Book Review: Winter, by Ali Smith (2017)



This is the second installment in Ali Smith’s series of four books, each of which is named after one of the seasons. There is no connection between this novel and the previous, with new characters, situations, and circumstances. Like the last, this book also highlights the work of a lesser-known female artist (in Autumn it was Pauline Boty; this time it is Barbara Hepworth). A narrative is also included of the attritional protest held at a US army base at Greenham Common in the early 1980s against the installment of nuclear weapons, which developed into a permanent female-manned peace camp that lasted for years.

Winter has a stronger storyline than Autumn did, and I enjoyed reading this book more. Commentary on politics and society is still there, but more subtle and in the background than before. The plot involves few characters. Art is a somewhat aimless young man from London who has had one argument too many with his girlfriend Charlotte, prompting her to leave him just prior to Christmas. For the holiday they were due to be visiting his mother Sophia in Cornwall. Not wanting to go alone, Art persuades a girl (Lux) he meets at a bus stop to pretend to be Charlotte for three days in return for a thousand pounds. She is Croatian and struggling to make ends meet while aspiring to study Shakespeare. 

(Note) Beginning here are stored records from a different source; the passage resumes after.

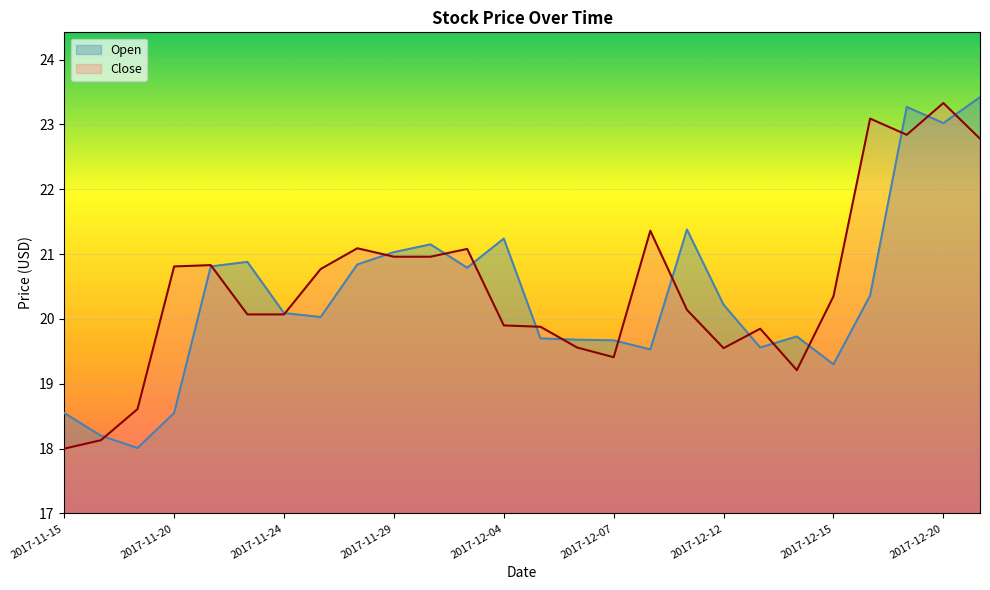

Which category has the highest value across all series?

2017-12-21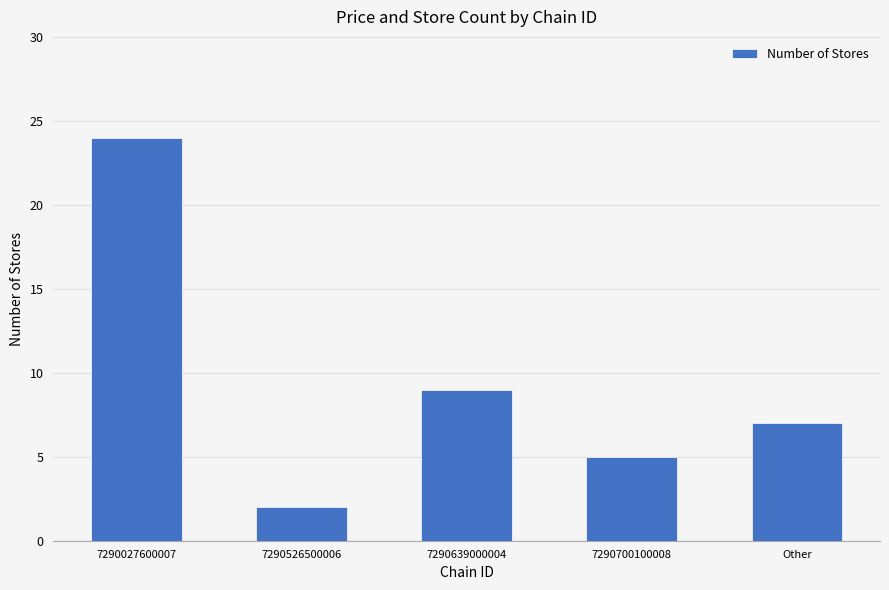

Reading left to right, transcribe all the data shown in this chart.

7290027600007=24	7290526500006=2	7290639000004=9	7290700100008=5	Other=7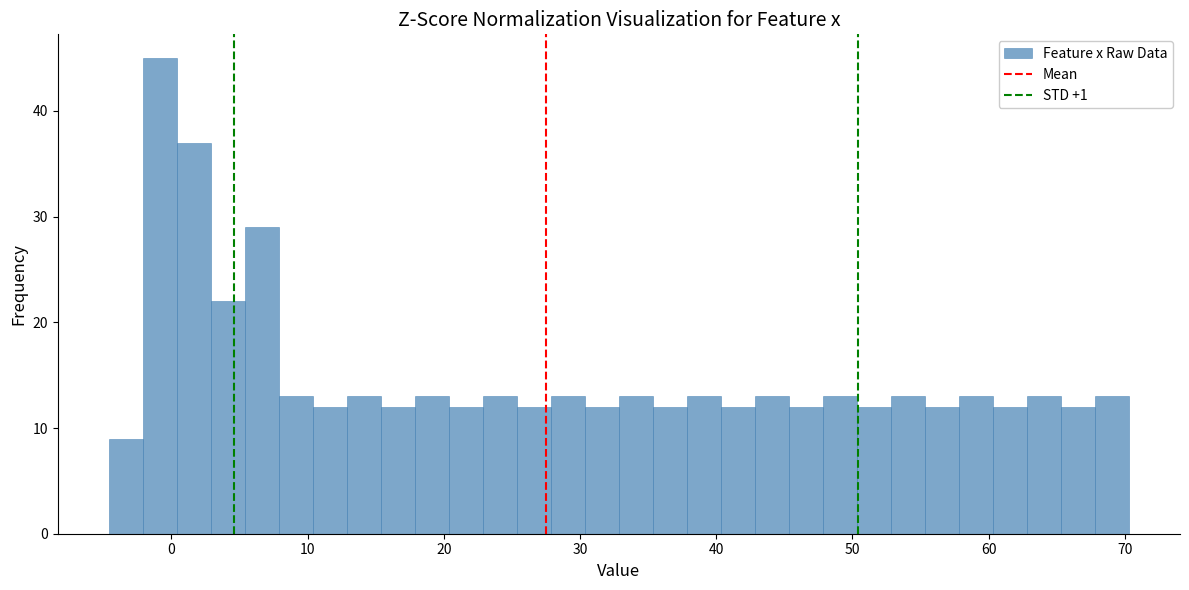

Around what value on the x-axis is the tallest bar? Give the approximate position of its centre, as read against the axis.

-1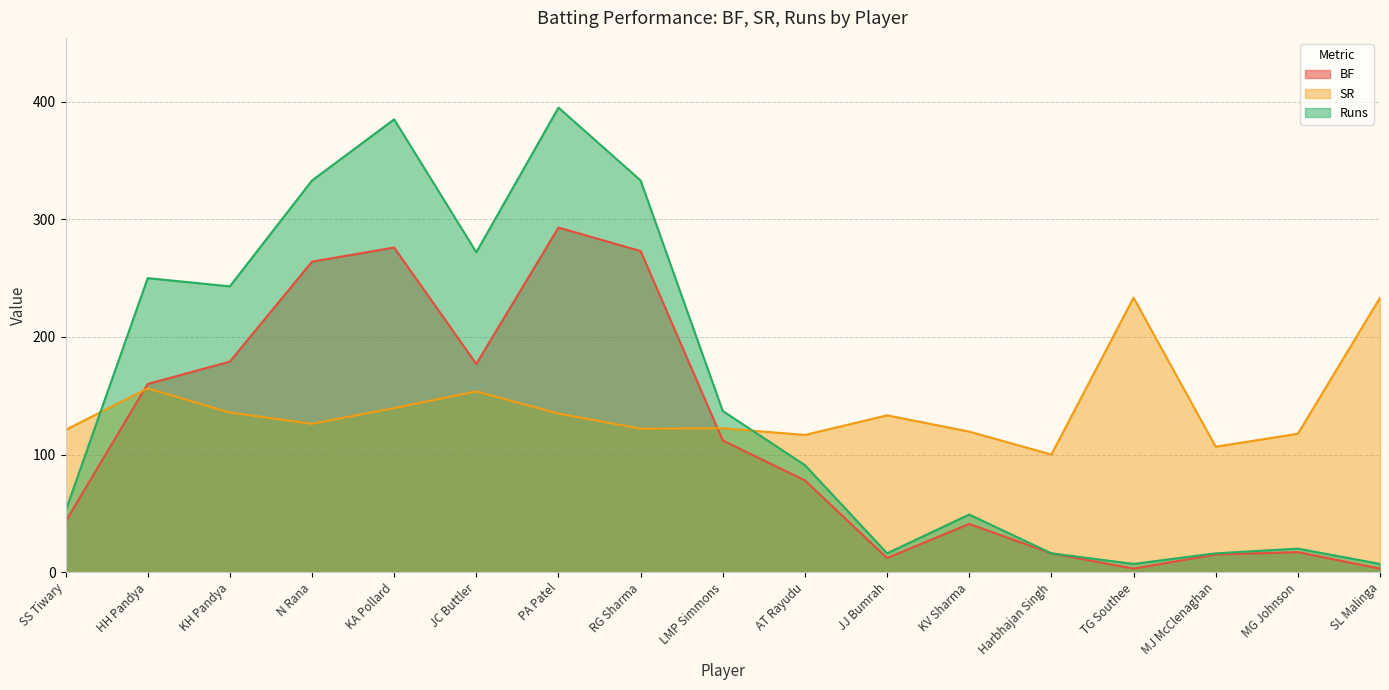

At which category does Runs reach its first local peak?

HH Pandya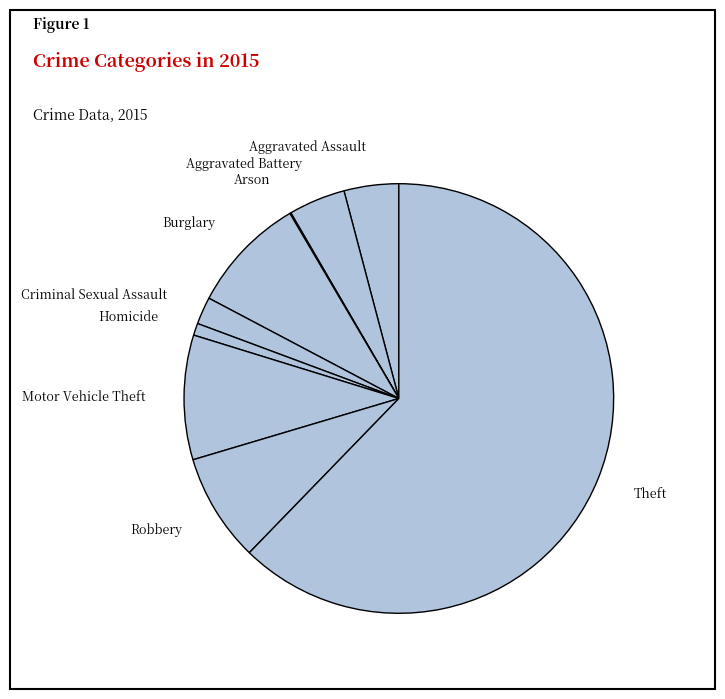

Is there a majority slice in this chart?

Yes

On arrival at the large country house Sophia has bought in Cornwall it becomes clear that Art’s mother is not at all well (the fridge is stocked only with some fermenting salad). To save Christmas, Lux persuades Art to call in his Aunt (Iris), which he does reluctantly, since his mother and her sister have opposite characters and haven’t got on with each other for years. Christmas is saved to a degree, although it is an unconventional one – the sisters accept (enjoy?) each other’s company although continue to argue, and Lux proves to be adept at helping both Sophia and Art in subtle, sophisticated, and soothing ways.


As I’ve stated before, the style of Smith’s writing is very enjoyable, especially the way she plays with time, jumping forwards and backwards and chopping and changing tenses to talk about what will have happened by a certain point and what is happening in the past. I don’t know, but I can imagine that writing is quite fun for her, spontaneous and organic and fitful, certainly not laborious or forced (but of course I might be wrong).

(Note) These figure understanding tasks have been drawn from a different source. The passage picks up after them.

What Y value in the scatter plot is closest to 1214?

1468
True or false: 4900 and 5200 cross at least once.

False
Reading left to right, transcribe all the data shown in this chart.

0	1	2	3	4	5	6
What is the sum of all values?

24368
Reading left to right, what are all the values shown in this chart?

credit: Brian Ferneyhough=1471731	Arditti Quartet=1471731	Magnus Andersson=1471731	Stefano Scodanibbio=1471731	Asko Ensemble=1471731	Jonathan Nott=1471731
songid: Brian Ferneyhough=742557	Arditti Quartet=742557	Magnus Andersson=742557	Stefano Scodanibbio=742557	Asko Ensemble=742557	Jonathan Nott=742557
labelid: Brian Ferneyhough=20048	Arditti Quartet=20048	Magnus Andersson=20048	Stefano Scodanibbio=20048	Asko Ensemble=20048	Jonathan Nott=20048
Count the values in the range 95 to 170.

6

Is there a grand theme to this book? I think different readers will take different meanings from it. Certain things don’t seem to happen for any reason at all to me, or go unexplained (such as Art’s hallucination at the dining table when he believed there was a huge slab of rock suspended just above their heads). I think the book gives space to differing views without dictating that one has to be right or wrong. Perhaps the message is for us all to be more accommodating of each other on both the grand and the micro scale. 


I’m now looking forward to getting into Spring.

 

Favourite Character: Easy, it’s Lux (the unreal Charlotte).